Batı, iktisadi kalkınmasını doğru bir fikrî liderliğin arkasında yürütmediği için ahlaki, insani, ruhi ve ekonomik krizler ve sorunlar ile boğuşmaktadır. Batı’da yaşayan bireyler, değer duygularını ve ahlaki sistemini sonsuza kadar kaybetme tehlikesi ile karşı karşıyadırlar. Yukarıda belirtiğimiz gibi fikrî değerleri çökmüş toplumlarda maddi servet mevcut olsa dahi bunların azalması ve fakirleşme süreci daha hızlı yaşanmaktadır.

Şu bir gerçektir ki Batı, maddi zenginliğini iktisadi kalkınmayı esas alarak sağlamamıştır. Fakat Müslümanlara kalkınmanın esası olarak iktisadi kalkınmayı göstererek sömürü nizamını iktisadi olarak devam ettirmeye çalışmaktadır. Kalkınmanın esasını -Batılı değerler ve kurallar çerçevesinde- Müslümanların iktisadi olarak algılamasını sağlamaktadır.

İslâm Ümmeti’nin alim ve siyasileri İslâmi fikirleri bugün; Yunanlıların, Aristo ve Eflatun felsefelerini ütopik, farazi bir fikir olarak miras aldıkları tarzda almışlardır. Müslümanların, bu algıdan kurtulabilmek için kendilerine doğru bir düşünme metodu ve fikir meydana getirmeleri gerekmektedir. Ancak bu esaslar üzerinde maddî servetleri kazanabilir, ilmî buluşların ve teknolojik gelişmelerin sağlanması tekrar mümkün olabilir. Bunu yapmadıkları takdirde ileriye doğru bir adım atmadıkları gibi kısır bir döngü içerisinde dolaşmaya devam ederler; bedenî birikimlerini boşa harcarlar, başladıkları yere her seferinde geri dönerler.

Batılı iktisadi kalkınma teorisyenlerinin bahsettiği gibi sorun, millî servetin artırılması ve ekonominin geliştirilmesi değildir. Çünkü hayatî problemlerin çözümü için bu insânî bir sorun olarak kabul edilmiş ve ferde fert açısından bakılmıştır. Böylece millî servetin artırılması ve ekonominin geliştirilmesi olarak görülmüş, ekonomik bir sorun olarak kabul edilmiş ve bu sorun için hatalı bir çözüm koyulmuştur. Çünkü insanların aç ya da tok olmalarına bakılmadan, barınacak evlerinin olup olmadığı araştırılmadan, insanın ihtiyaçları göz ardı edilerek servetin geliştirilmesi ve üretimin artırılması esas alınmıştır.

Sağlık imkânlarının, öğretimin ve toplumun güvenliğinin sağlanması gibi sorunların tamamında da durum aynı şekildedir.

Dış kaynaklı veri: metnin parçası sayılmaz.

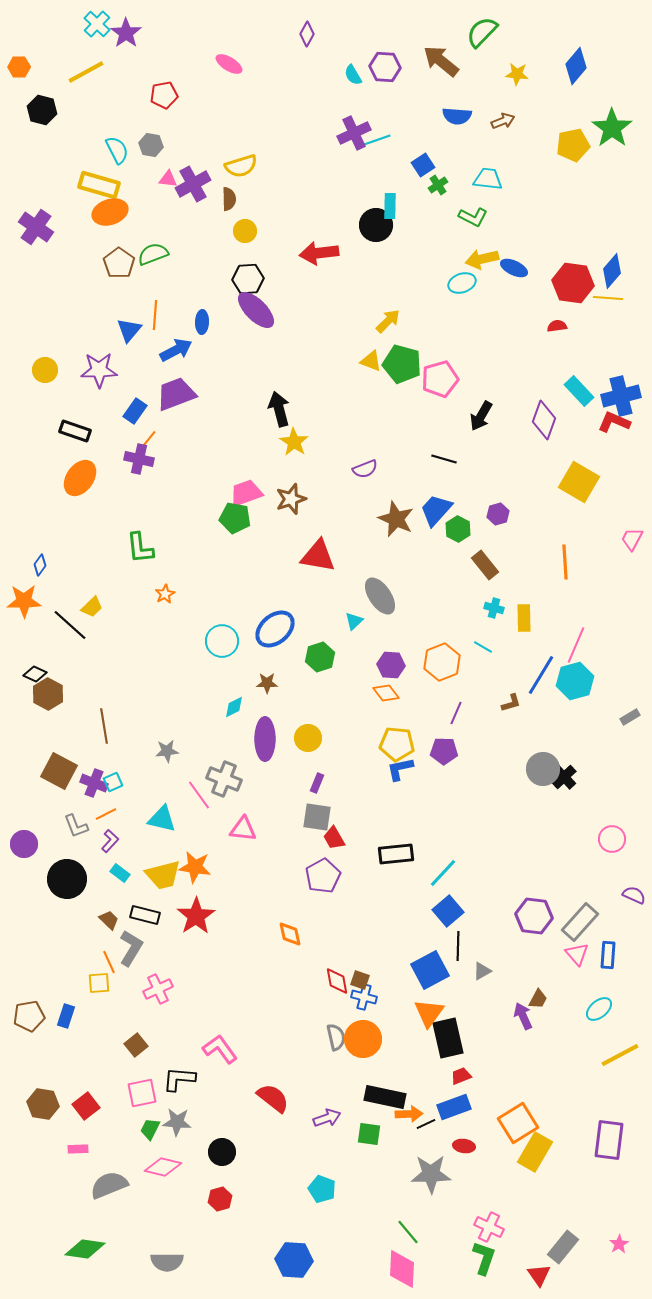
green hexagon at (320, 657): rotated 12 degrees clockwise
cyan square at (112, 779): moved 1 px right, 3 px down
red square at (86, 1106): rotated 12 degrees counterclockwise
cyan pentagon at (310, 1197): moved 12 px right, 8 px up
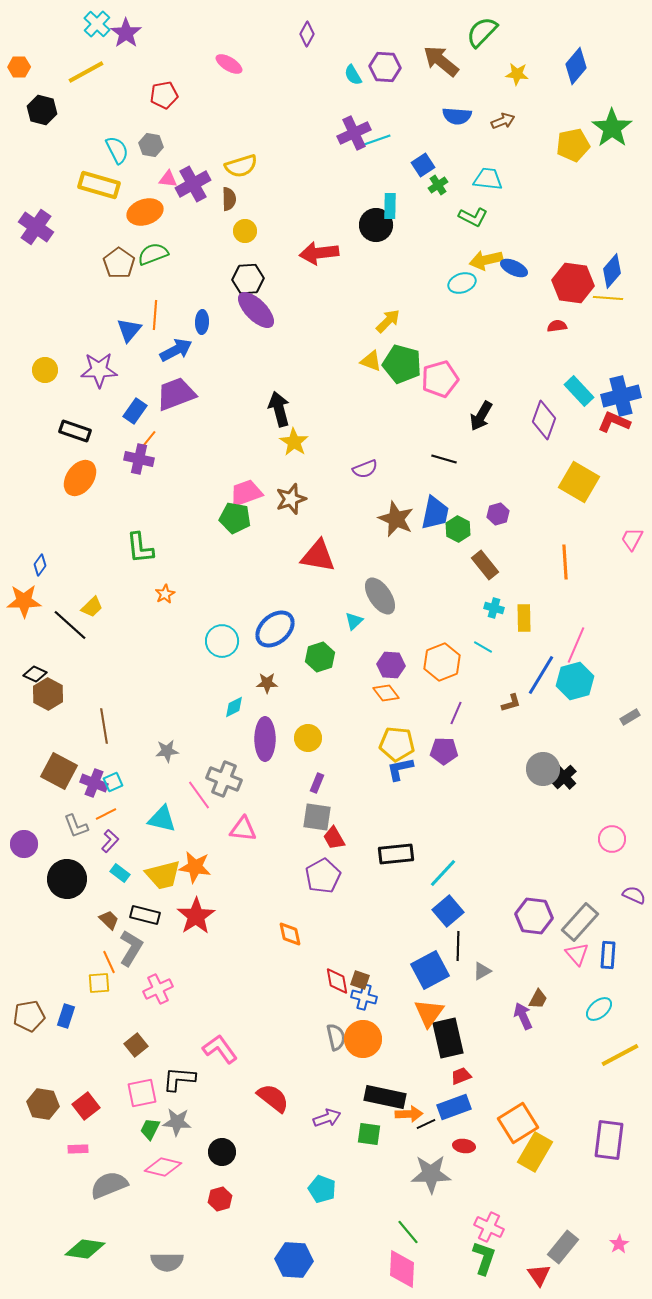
orange ellipse at (110, 212): moved 35 px right
yellow arrow at (482, 259): moved 4 px right, 1 px down
blue trapezoid at (436, 510): moved 1 px left, 3 px down; rotated 150 degrees clockwise
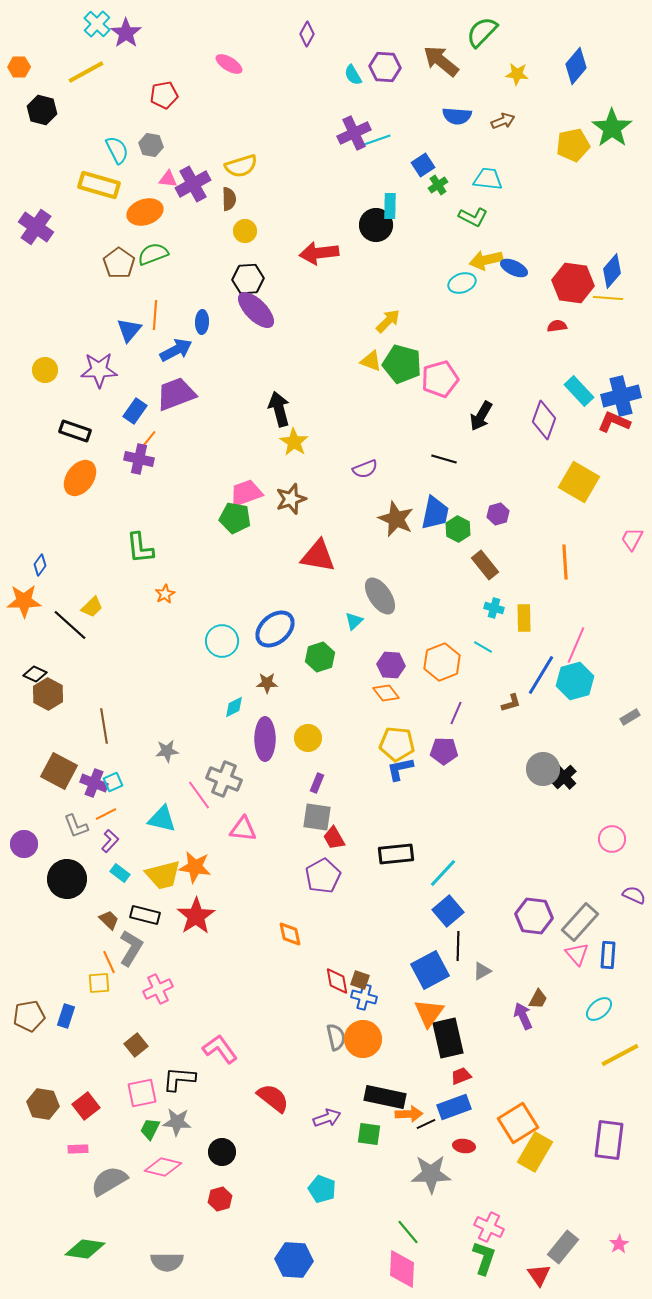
gray semicircle at (109, 1185): moved 4 px up; rotated 9 degrees counterclockwise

Tüm bu hususlar sağlık sorunu, eğitim sorunu ve güvenlik sorunu olarak değil insânî sorunlar olarak değerlendirilmelidir. Dolayısıyla araştırma ve hassas olunacak konu bizzat insandır. O halde mesele, insanın fıtrî yaratılışından, uzvî ve içgüdüsel ihtiyaçlarının düzenlenmesi keyfiyetinden kaynaklanan sorunlara yönelik bir araştırmadır. Bundan dolayı İslâm, insani sorunlar olması itibariyle tüm bu sorunları çözümlemek üzere gelmiştir. Sadece iktisadi değerleri esas almayıp insanın ihtiyacı olan diğer değerleri yani ruhi, insani, ahlaki değerleri de birbirleri ile alakalandırarak ölçülmesi gerektiğini bildirmektedir. İslâm insana ait bu temel sorunlarını şer’î hükümler ile çözümlemiştir.

Kapitalizmde; mesele incelendikten sonra çözümü vakıanın kendisinden çıkarılır. Sosyalizmde ise sorunların çözümü, ütopyalarından veyahut teorik bilgilerden çıkarılır. Bu iki yöntem de İslâm’a muhaliftir. Müslümanların bu yöntemleri alması haramdır.

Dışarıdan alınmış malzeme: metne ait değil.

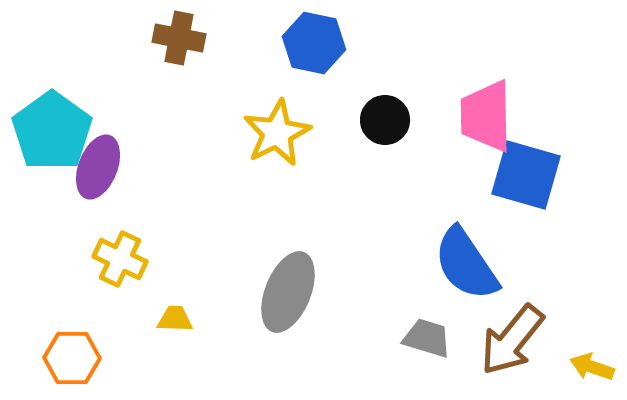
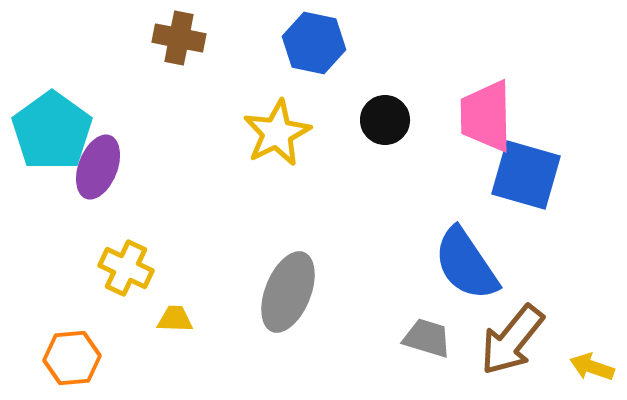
yellow cross: moved 6 px right, 9 px down
orange hexagon: rotated 6 degrees counterclockwise
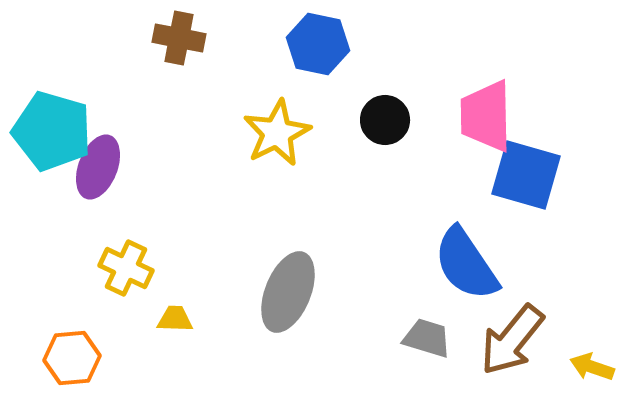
blue hexagon: moved 4 px right, 1 px down
cyan pentagon: rotated 20 degrees counterclockwise
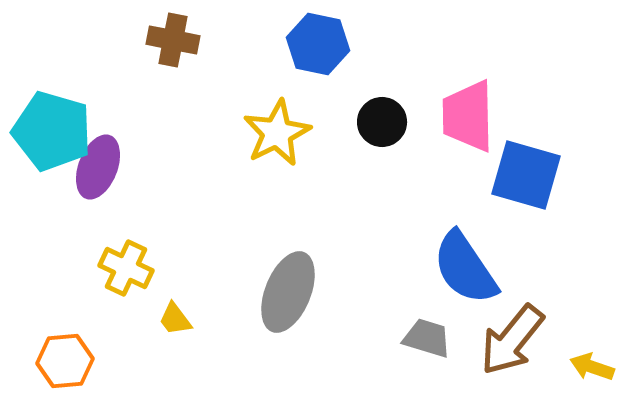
brown cross: moved 6 px left, 2 px down
pink trapezoid: moved 18 px left
black circle: moved 3 px left, 2 px down
blue semicircle: moved 1 px left, 4 px down
yellow trapezoid: rotated 129 degrees counterclockwise
orange hexagon: moved 7 px left, 3 px down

İslâm iktisadi kalkınmayı esas almayıp sadece fikrî kalkınmayı esas almıştır. İslâm’ın fikrî liderliği, iktisadi, insani, ahlaki ve ruhi değerlerin toplumda bir dengede seyretmesi gerektiğini savunmaktadır. İslâm’ın fikrî kalkınmasında ne iktisadi değerin ne insani değerin ne de ruhi diğerin diğer değerlerden bir üstünlüğü veyahut önceliği söz konusu olamaz. Değerlerin kıymet derecesini ve öncelik sırasını sadece Allah’ın kulları hakkındaki hitabı belirlemektedir.

İslâm’ın hayat nizamının varlık sahasına çıkması ile İslâmi hayatın yeniden başlatılması, faydacı zihniyetin yerini takvanın alması, beşerin arzusuna dayanan kanunlar yerine ilaha ait kanunun öne çıkması demektir. İslâm, maddeyi insan hayatı için yaratılış hedeflerine uygun hâle getirir, onu gaye hâline getirmez ve maddeyi lider yapmaz. İslâm, kanun yapma hakkını yaratıkların tümünden alır ve Allah’a verir.

İslâm’ın kalkınma modelinin, kapitalist sistemden daha fazla istikrar sağlayacağından; kapitalizm sebebiyle karşı karşıya kalınan yıkım, bela ve musibetler karşısında insanlığın tek kurtuluşu olduğu bir hakikattir. Fakat şu unutulmamalıdır: İslâm’ın kalkınma modelinin içerisinde yer alan iktisat nizamının tek başına ele alınması kamil neticelerin elde edilmesini kesinlikle sağlamayacaktır. Bir başka ifade ile ekonomik sistemin siyasi sistemle, ahlaki değerler manzumesiyle, hukuk sistemiyle, içtimai nizamla yan yana yer alması ve bu sistemleri uygulamaya çalışan bir devletin çatısı altında bulunması gereklidir. İşte bu durumda sistemin sürekliliği sağlanır ve dünyanın muhtelif halklarına canlı ve pratik bir örnek olarak sunulabilir. İşte bu özelliklerin tümü, tüm dünyanın beklediği Nübüvvet metodu üzere kurulacak olan Râşidî Hilâfet Devleti’nde ancak mümkündür.